WORK INSTRUCTION => Return the complete passage on Peoples's reassignment to mental health counselor word for word, with nothing changed or left out.

SUPPLIED PASSAGE =>
Segment Open

In Jun. 2016, Peoples was “inexplicably” re-assigned to be a “mental health counselor” from her previous position, “substance abuse counselor,” in a move the filing describes as “ill-advised.”
There was a problem with that re-assignment: Peoples allegedly wasn’t trained in this position, which requires licensure and training according to Florida Statute.
No license? No matter, Peoples asserts. Despite her concerns about not being licensed, and other “safety concerns,” the tenured employee was put in a position for which she was not ready. Allegedly.
Meanwhile, Peoples alleges that her replacement as a substance abuse counselor “had no experience in substance abuse counseling, and frequently expressed how overwhelmed and unqualified she felt in her new position.”
Weeks after the re-assignment, CRC set up an appointment to train Peoples in the job to which she was assigned. The trainer, alleges Peoples, no-showed the meeting. When Peoples told Human Resources, she allegedly was served up a cryptic response: “Emergencies happen.”
The training was scuttled – including training in AIDS education, via the state-mandated Ryan White program. The employee Peoples was assigned to shadow for two weeks in lieu of training also hadn’t been trained in this pivotal program. Allegedly.
The most Peoples learned from this employee? Billing procedures, asserts the filing. And even regarding how to bill, Peoples alleges that a key component – DCF’s “Functional Assessment Ratings Scales” – was not provided. So, allegedly, CRC got that wrong too.

Segment Closed

DATASET EXTRACT =>
Segment Open

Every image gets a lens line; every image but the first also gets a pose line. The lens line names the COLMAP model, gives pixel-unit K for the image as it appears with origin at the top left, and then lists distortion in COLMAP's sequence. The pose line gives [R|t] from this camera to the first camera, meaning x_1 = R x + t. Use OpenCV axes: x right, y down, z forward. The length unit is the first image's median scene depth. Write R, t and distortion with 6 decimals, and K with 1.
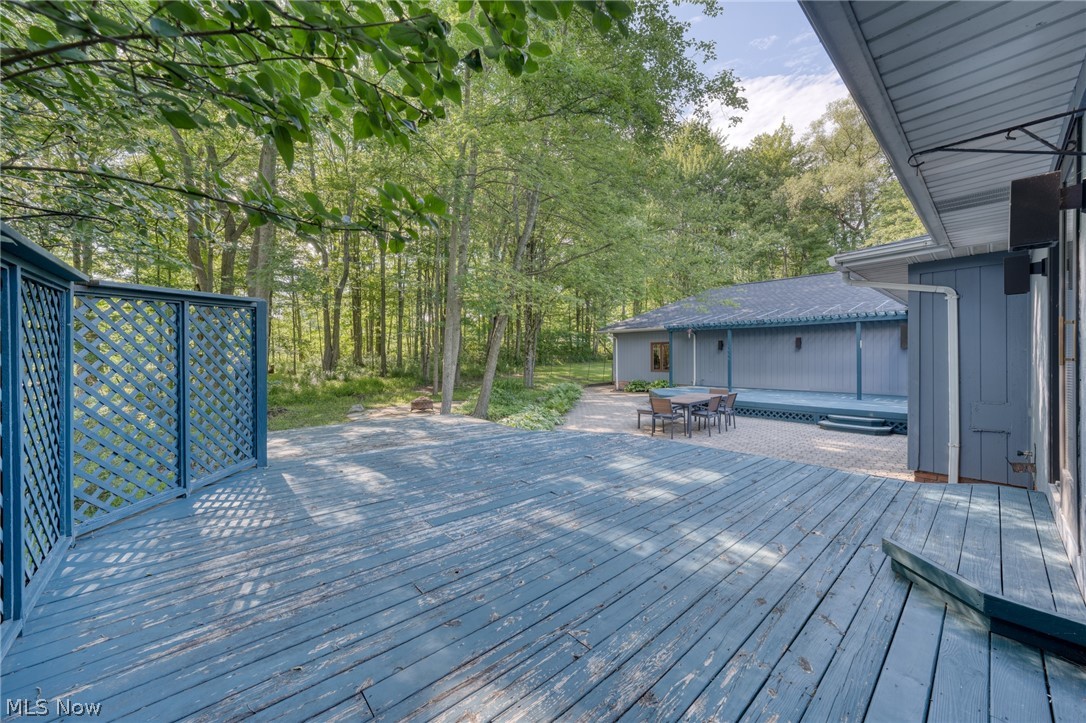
lens RADIAL K [[385.7, 0, 543.0], [0, 385.7, 361.5], [0, 0, 1]] dist [-0.001193, -0.000049]
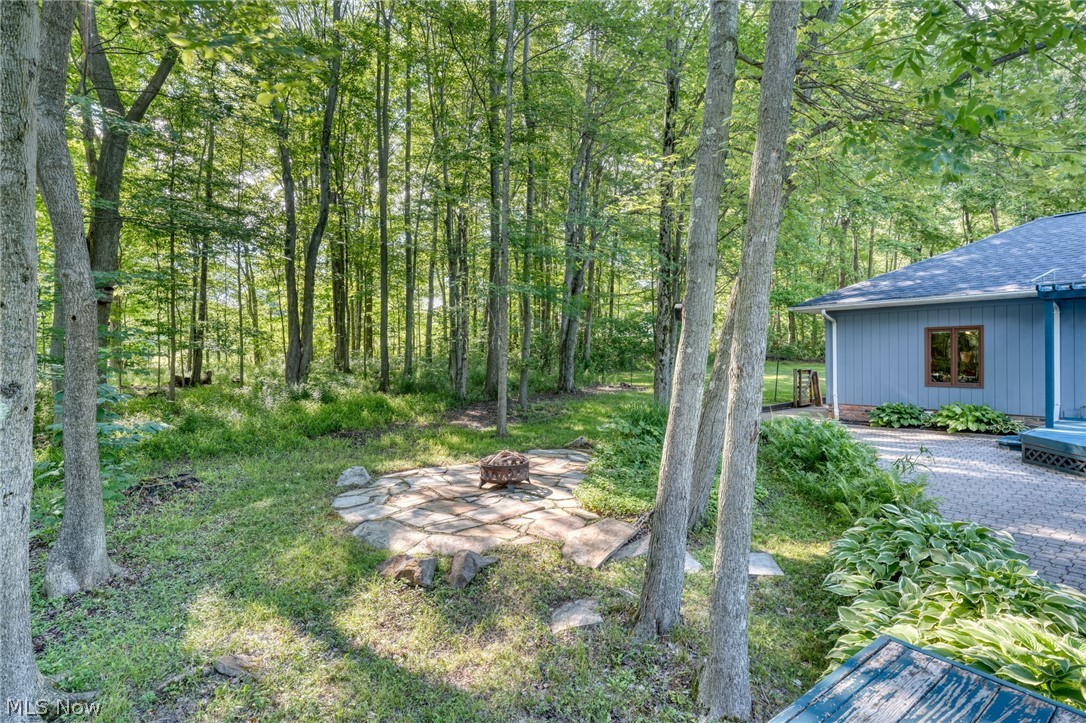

Segment Closed

ANSWER BELOW =>
In Jun. 2016, Peoples was “inexplicably” re-assigned to be a “mental health counselor” from her previous position, “substance abuse counselor,” in a move the filing describes as “ill-advised.”
There was a problem with that re-assignment: Peoples allegedly wasn’t trained in this position, which requires licensure and training according to Florida Statute.
No license? No matter, Peoples asserts. Despite her concerns about not being licensed, and other “safety concerns,” the tenured employee was put in a position for which she was not ready. Allegedly.
Meanwhile, Peoples alleges that her replacement as a substance abuse counselor “had no experience in substance abuse counseling, and frequently expressed how overwhelmed and unqualified she felt in her new position.”
Weeks after the re-assignment, CRC set up an appointment to train Peoples in the job to which she was assigned. The trainer, alleges Peoples, no-showed the meeting. When Peoples told Human Resources, she allegedly was served up a cryptic response: “Emergencies happen.”
The training was scuttled – including training in AIDS education, via the state-mandated Ryan White program. The employee Peoples was assigned to shadow for two weeks in lieu of training also hadn’t been trained in this pivotal program. Allegedly.
The most Peoples learned from this employee? Billing procedures, asserts the filing. And even regarding how to bill, Peoples alleges that a key component – DCF’s “Functional Assessment Ratings Scales” – was not provided. So, allegedly, CRC got that wrong too.